__TASKS AND EXERCISES__
- a) In the passage about BlogFrog, what are the conference rooms in the new office named after?
- b) Carry on the passage about BlogFrog, picking up after its last sentence.

__STUDY TEXT__
+--

The bloggers themselves--and the amount of trust they are able to engender among their readers--are perhaps the biggest determining factor in BlogFrog's model. Although the company's method of increasing the distance between advertising message and consumer should result in greater trust, authenticity isn't guaranteed, notes Prashant Malaviya, associate professor of marketing at Georgetown University's McDonough School of Business. That depends on how transparent the blogger is in divulging her association with a brand, how loyal her readers are, how relevant the discussions are to readers' lives and even the ways in which readers find out about the community--via the brand itself or elsewhere on the internet. Blogs, Malaviya says, can lose influence if they're discovered to have "sold out," and those that discuss "deeper subjects are perceived to be more authentic."

On a crisp winter Friday afternoon, Banks and Hamann are showing off BlogFrog's new Boulder headquarters. A running trail abuts the back of the office building, just east of a hip downtown shopping area where healthy-looking denizens with shiny MacBook Airs are a common sight, even at the nicer restaurants.


Banks and Hamann seem an unlikely pair. Wearing a BlogFrog T-shirt, Banks looks the part of the classic startup guy, with laid-back energy and a genial, two-handed handshake. Hamann is trim, well-spoken and professional in a sharp suit jacket.

The new office has a rooftop perfect for big summer gatherings, and plenty of room for growth. But at the moment, it's mostly empty. The team of 21 sits together (by choice) in a bullpen, and the conference rooms, named after famous frogs like Kermit and Jeremiah, are identified by taped-up sheets of paper. At least one animal-cracker box is being used to hold file folders. The walls are decorated with frog-theme paintings, the efforts of staff and friends from the last holiday party--most notably, a frogified version of Van Gogh's The Starry Night (by Hamann) and a surreal image of a frog peeking out of a blooming flower (courtesy of Banks' wife).

+--

__EXCERPTED RECORDS__
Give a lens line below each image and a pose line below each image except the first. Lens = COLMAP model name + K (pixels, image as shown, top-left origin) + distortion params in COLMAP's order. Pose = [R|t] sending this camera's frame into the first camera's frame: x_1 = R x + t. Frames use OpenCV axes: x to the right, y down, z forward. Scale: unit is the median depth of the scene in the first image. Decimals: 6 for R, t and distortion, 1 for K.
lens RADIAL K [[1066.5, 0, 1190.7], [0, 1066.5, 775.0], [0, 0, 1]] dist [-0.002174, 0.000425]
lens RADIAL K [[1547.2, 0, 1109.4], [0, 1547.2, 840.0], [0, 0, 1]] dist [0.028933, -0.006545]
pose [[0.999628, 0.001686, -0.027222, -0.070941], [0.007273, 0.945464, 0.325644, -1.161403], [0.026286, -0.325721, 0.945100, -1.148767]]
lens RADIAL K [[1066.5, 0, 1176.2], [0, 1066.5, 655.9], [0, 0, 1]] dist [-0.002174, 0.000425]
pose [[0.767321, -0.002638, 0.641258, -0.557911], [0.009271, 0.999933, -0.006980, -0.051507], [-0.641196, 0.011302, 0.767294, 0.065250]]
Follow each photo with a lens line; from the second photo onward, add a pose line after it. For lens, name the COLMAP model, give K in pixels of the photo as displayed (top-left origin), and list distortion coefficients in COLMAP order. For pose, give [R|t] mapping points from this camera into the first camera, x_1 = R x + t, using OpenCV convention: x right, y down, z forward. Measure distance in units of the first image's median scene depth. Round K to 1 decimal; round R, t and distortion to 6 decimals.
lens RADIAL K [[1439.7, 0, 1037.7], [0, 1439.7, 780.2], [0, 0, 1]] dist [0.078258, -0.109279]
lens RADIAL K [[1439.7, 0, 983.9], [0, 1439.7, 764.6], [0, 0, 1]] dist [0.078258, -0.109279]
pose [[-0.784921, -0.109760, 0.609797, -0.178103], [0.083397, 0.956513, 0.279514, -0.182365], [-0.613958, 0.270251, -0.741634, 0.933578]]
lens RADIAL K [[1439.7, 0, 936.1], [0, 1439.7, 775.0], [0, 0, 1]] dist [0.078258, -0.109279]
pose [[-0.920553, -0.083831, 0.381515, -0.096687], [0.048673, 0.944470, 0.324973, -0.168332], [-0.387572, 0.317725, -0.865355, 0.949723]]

+--

__ANSWERS BY ITEM__
- a) Famous frogs, such as Kermit and Jeremiah.

- b)
The office's makeshift, ephemeral décor is a fitting metaphor for the company's promising, if still nebulous, trajectory. "The landscape of the competition changes daily, and the demands are great," says vice president of engineering Doug Cotton.

On the consumer side, the platform needs to be scalable and intuitive to use on every device and browser; for enterprises to sign on, there must be proof, metrics-wise, that the system works. One never-ending task is to find ways to make BlogFrog more viral--coming up with more campaigns, more brand products and more tools. The latest, released in January, is Conversation Networks, which lets bloggers pool small niche communities into one larger one. Titus Stone, the company's lead front-end developer, likens it to a moving target.

"We take requests," he says, only half joking. "When the Live Discussion feature was launched, we started writing code and pushing it out while we were on the phone with bloggers asking us if it could do this or that."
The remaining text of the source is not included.